**INPUT DATA**
----

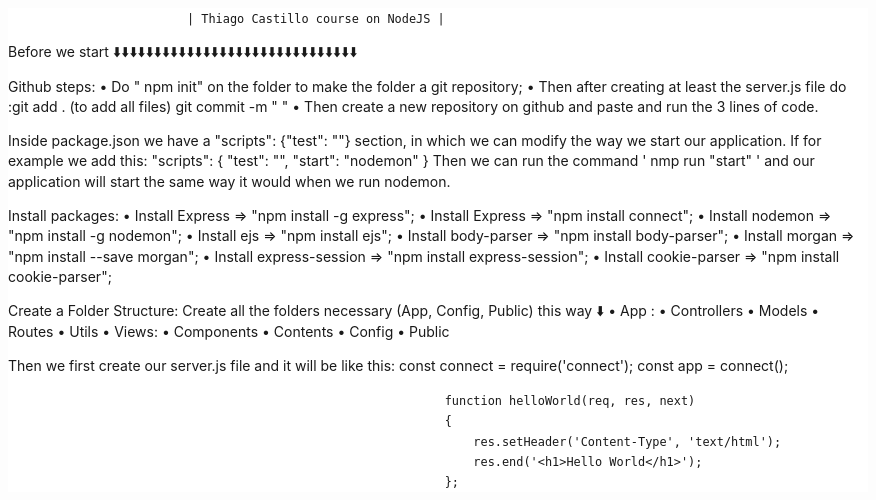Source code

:                             | Thiago Castillo course on NodeJS |

Before we start ⬇️⬇️⬇️⬇️⬇️⬇️⬇️⬇️⬇️⬇️⬇️⬇️⬇️⬇️⬇️⬇️⬇️⬇️⬇️⬇️⬇️⬇️⬇️⬇️⬇️⬇️⬇️⬇️⬇️⬇️


Github steps: 
       • Do " npm init" on the folder to make the folder a git repository;
       • Then after creating at least the server.js file do :git add . (to add all files)
                                                             git commit -m " "
       • Then create a new repository on github and paste and run the 3 lines of code.

Inside package.json we have a "scripts": {"test": ""} section, in which we can modify the way we start our application. If for example we add this: 
                                         "scripts": 
                                         {
                                             "test": "",
                                             "start": "nodemon"
                                         }
Then we can run the command ' nmp run "start" ' and our application will start the same way it would when we run nodemon.

Install packages:
       • Install Express => "npm install -g express";
       • Install Express => "npm install connect";
       • Install nodemon => "npm install -g nodemon";
       • Install ejs => "npm install ejs";
       • Install body-parser => "npm install body-parser";
       • Install morgan => "npm install --save morgan";
       • Install express-session => "npm install express-session";
       • Install cookie-parser => "npm install cookie-parser";



Create a Folder Structure: Create all the folders necessary (App, Config, Public) this way ⬇️
                  • App : 
                          • Controllers
                          • Models
                          • Routes
                          • Utils
                          • Views:
                                  • Components
                                  • Contents
                  • Config
                  • Public         


Then we first create our server.js file and it will be like this: 
                                                                 const connect = require('connect');
                                                                 const app = connect();

                                                                 function helloWorld(req, res, next) 
                                                                 {
                                                                     res.setHeader('Content-Type', 'text/html');
                                                                     res.end('<h1>Hello World</h1>');
                                                                 };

----

**WHAT THE EXERCISE ASKS**
Reproduce the lines above character for character, omitting the picture.

**WRITTEN ANSWER**
Source code

:                             | Thiago Castillo course on NodeJS |

Before we start ⬇️⬇️⬇️⬇️⬇️⬇️⬇️⬇️⬇️⬇️⬇️⬇️⬇️⬇️⬇️⬇️⬇️⬇️⬇️⬇️⬇️⬇️⬇️⬇️⬇️⬇️⬇️⬇️⬇️⬇️


Github steps: 
       • Do " npm init" on the folder to make the folder a git repository;
       • Then after creating at least the server.js file do :git add . (to add all files)
                                                             git commit -m " "
       • Then create a new repository on github and paste and run the 3 lines of code.

Inside package.json we have a "scripts": {"test": ""} section, in which we can modify the way we start our application. If for example we add this: 
                                         "scripts": 
                                         {
                                             "test": "",
                                             "start": "nodemon"
                                         }
Then we can run the command ' nmp run "start" ' and our application will start the same way it would when we run nodemon.

Install packages:
       • Install Express => "npm install -g express";
       • Install Express => "npm install connect";
       • Install nodemon => "npm install -g nodemon";
       • Install ejs => "npm install ejs";
       • Install body-parser => "npm install body-parser";
       • Install morgan => "npm install --save morgan";
       • Install express-session => "npm install express-session";
       • Install cookie-parser => "npm install cookie-parser";



Create a Folder Structure: Create all the folders necessary (App, Config, Public) this way ⬇️
                  • App : 
                          • Controllers
                          • Models
                          • Routes
                          • Utils
                          • Views:
                                  • Components
                                  • Contents
                  • Config
                  • Public         


Then we first create our server.js file and it will be like this: 
                                                                 const connect = require('connect');
                                                                 const app = connect();

                                                                 function helloWorld(req, res, next) 
                                                                 {
                                                                     res.setHeader('Content-Type', 'text/html');
                                                                     res.end('<h1>Hello World</h1>');
                                                                 };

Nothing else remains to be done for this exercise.